CCG 2891: Adults <21 years: IV: 20 mg/m2/day continuous infusion on days 0 to 4 and 10 to 14 (in combination with dexamethasone, cytarabine, thioguanine, and etoposide) (Woods, 1996)

Adults <60 years: IV: 90 mg/m2 on days 1, 2, and 3 (in combination with cytarabine).
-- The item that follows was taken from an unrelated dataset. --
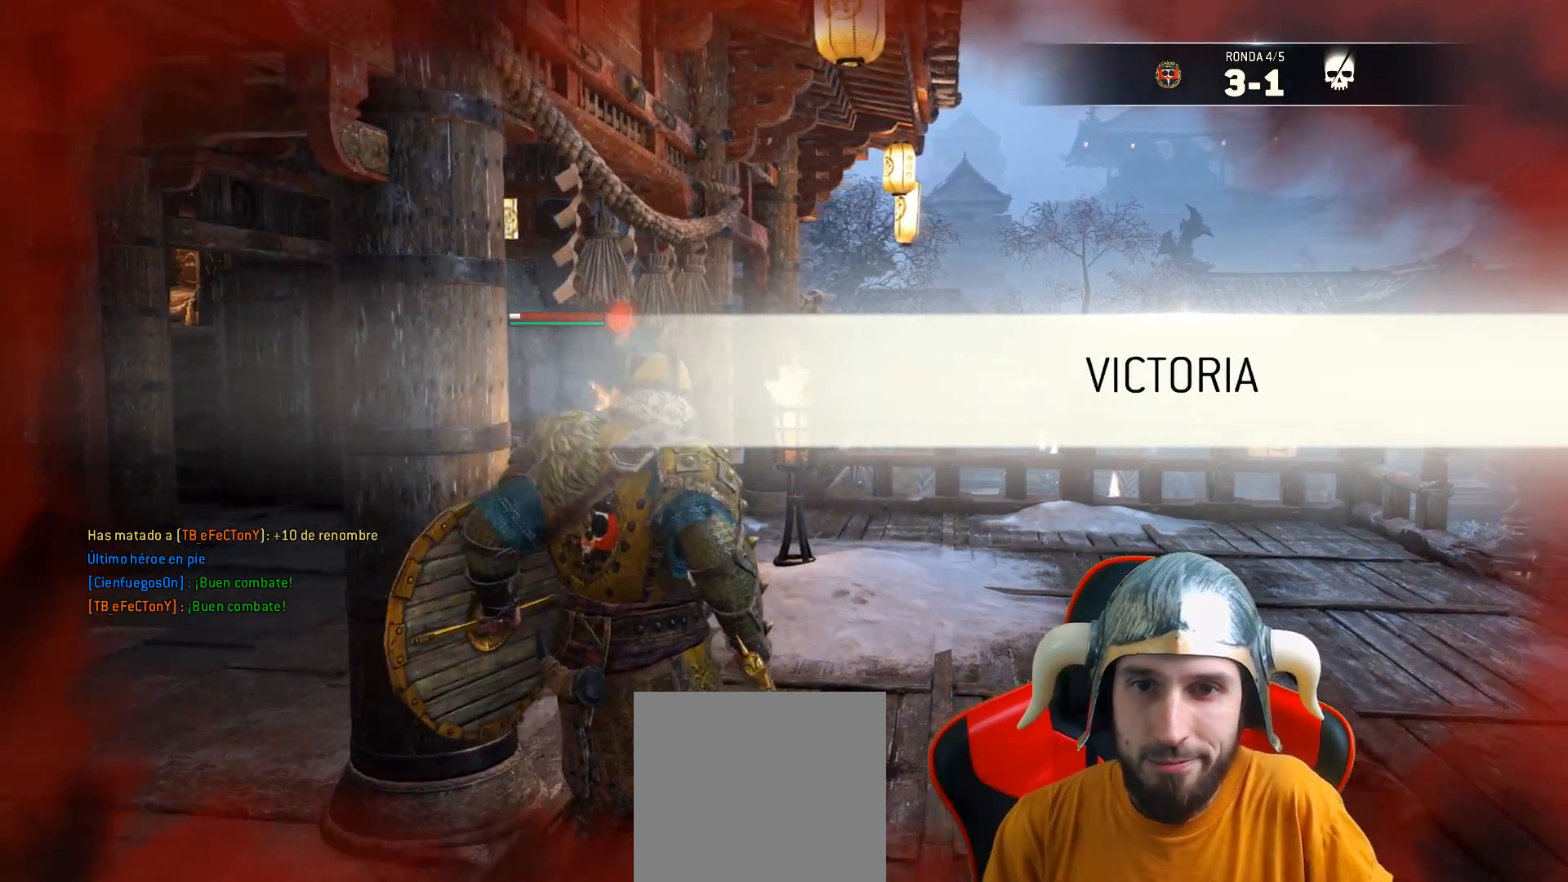
{"buttons": [], "right_stick": "center", "events": []}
If residual disease was observed on day 12 to day 14 bone marrow biopsy, 45 mg/m2 for 3 days was administered (in combination with cytarabine) (Fernandez, 2009).
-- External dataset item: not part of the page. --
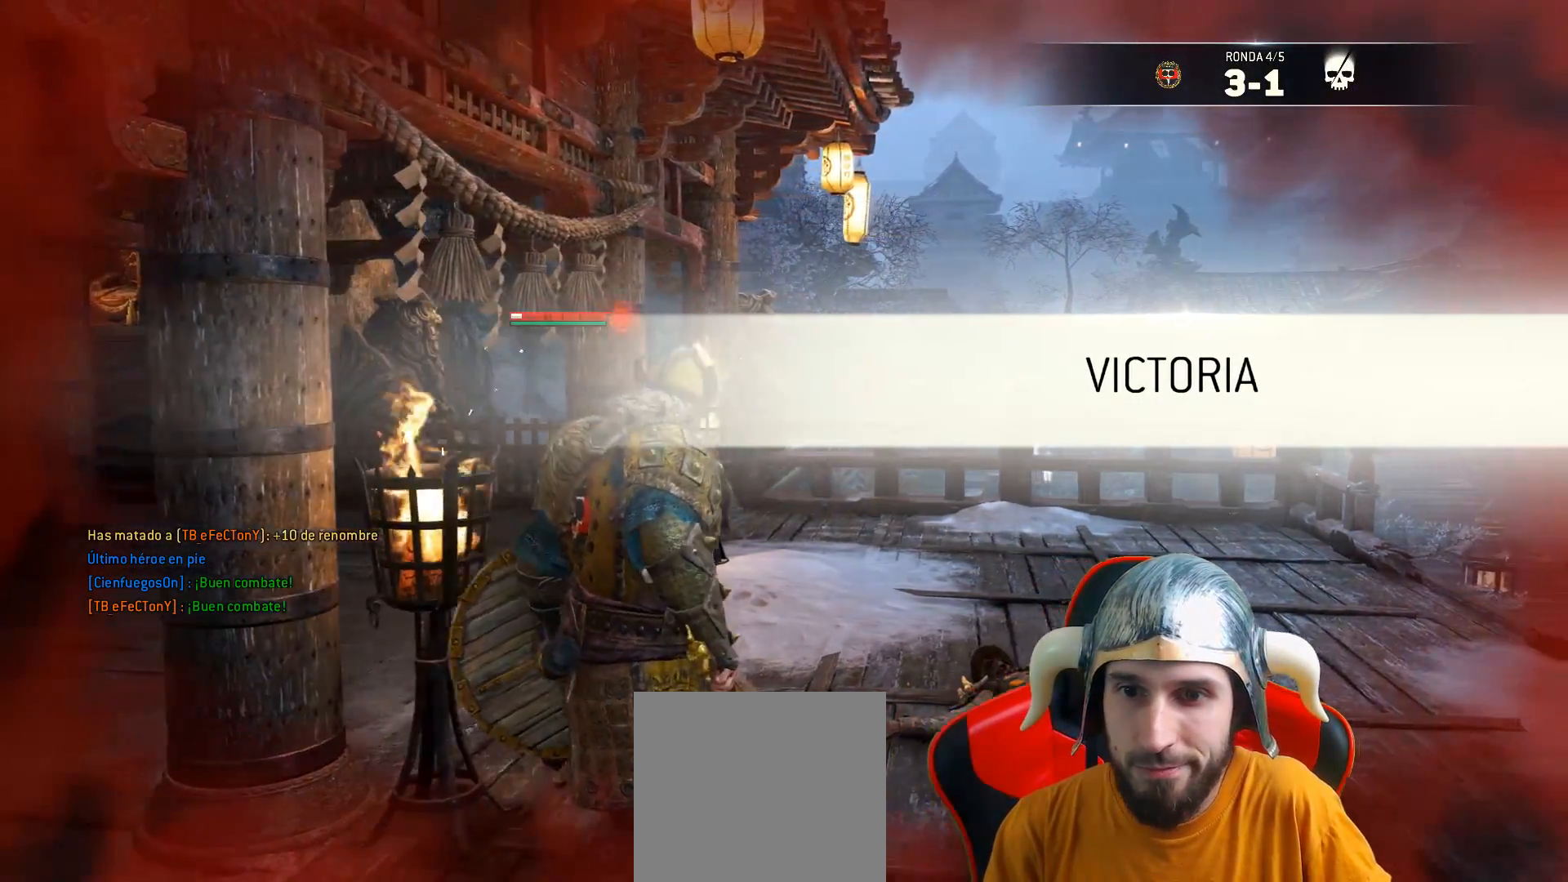
{"buttons": [], "right_stick": "down-left", "events": [[83, "right_stick", "down-left"]]}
Adults <60 years: IV: 60 mg/m2 on days 1, 2, and 3 (in combination with cytarabine and cladribine); may repeat if partial remission occurs (Holowiecki, 2012).

Adults ≥60 years: IV: 45 or 90 mg/m2 on days 1, 2, and 3 (in combination with cytarabine); the escalated 90 mg/m2 dose was associated with increased remission rates and overall survival in the subgroup of patients 60 to 65 years of age as compared to patients >65 years (Lowenberg, 2009)

Acute promyelocytic leukemia (APL):

Induction: Adults: IV: 50 mg/m2 on days 3, 4, 5, and 6 (in combination with ATRA and cytarabine) (Powell, 2010) or 60 mg/m2 on days 1, 2, and 3 (in combination with ATRA and cytarabine) (Ades, 2008)

Consolidation: Adults: IV: 50 mg/m2 on days 1, 2, and 3 for 2 cycles (in combination with ATRA; arsenic trioxide was administered for 2 cycles prior to daunorubicin and ATRA) (Powell, 2010) or 60 mg/m2 on days 1, 2, and 3 during cycle 1 of consolidation (in combination with cytarabine), followed by 45 mg/m2 on days 1, 2, and 3 during cycle 2 of consolidation (in combination with cytarabine) (Ades, 2008)

Storage

Solution: Store intact vials at 2°C to 8°C (36°F to 46°F). Protect from light. Retain in carton until time of use. Solution prepared for infusion in D5W or NS may be stored at 20°C to 25°C (68°F to 77°F) for up to 24 hours. Discard unused portion.

Lyophilized powder [Canadian product]: Store intact vials of powder at 15°C to 30°C (59°F to 86°F). Protect from light. Retain in carton until time of use. Reconstituted daunorubicin is stable for 24 hours at room temperature or 48 hours when refrigerated at 2°C to 8°C (36°F to 46°F). Protect reconstituted solution from light.

ALERT U.S. Boxed Warning

Extravasation:

Daunorubicin must be given into a rapidly flowing intravenous infusion. It must never be given by the intramuscular or subcutaneous route. Severe local tissue necrosis will occur if there is extravasation during administration.

Experienced physician:

It is recommended that daunorubicin be administered only by physicians who are experienced in leukemia chemotherapy and in facilities with laboratory and supportive resources adequate to monitor drug tolerance and protect and maintain a patient compromised by drug toxicity.The physician and institution must be capable of responding rapidly and completely to severe hemorrhagic conditions and/or overwhelming infection.

Bone marrow suppression:

Severe myelosuppression occurs when used in therapeutic doses; this may lead to infection or hemorrhage.

Myocardial toxicity:

Myocardial toxicity manifested in its most severe form by potentially fatal congestive heart failure may occur either during therapy or months to years after termination of therapy. The incidence of myocardial toxicity increases after a total cumulative dose exceeding 400 to 550 mg/m2 in adults, 300 mg/m2 in children older than 2 years of age, or 10 mg/kg in children younger than 2 years of age.

Hepatic impairment:

Dosage should be reduced in patients with impaired hepatic function.

Renal impairment:

Dosage should be reduced in patients with impaired renal function.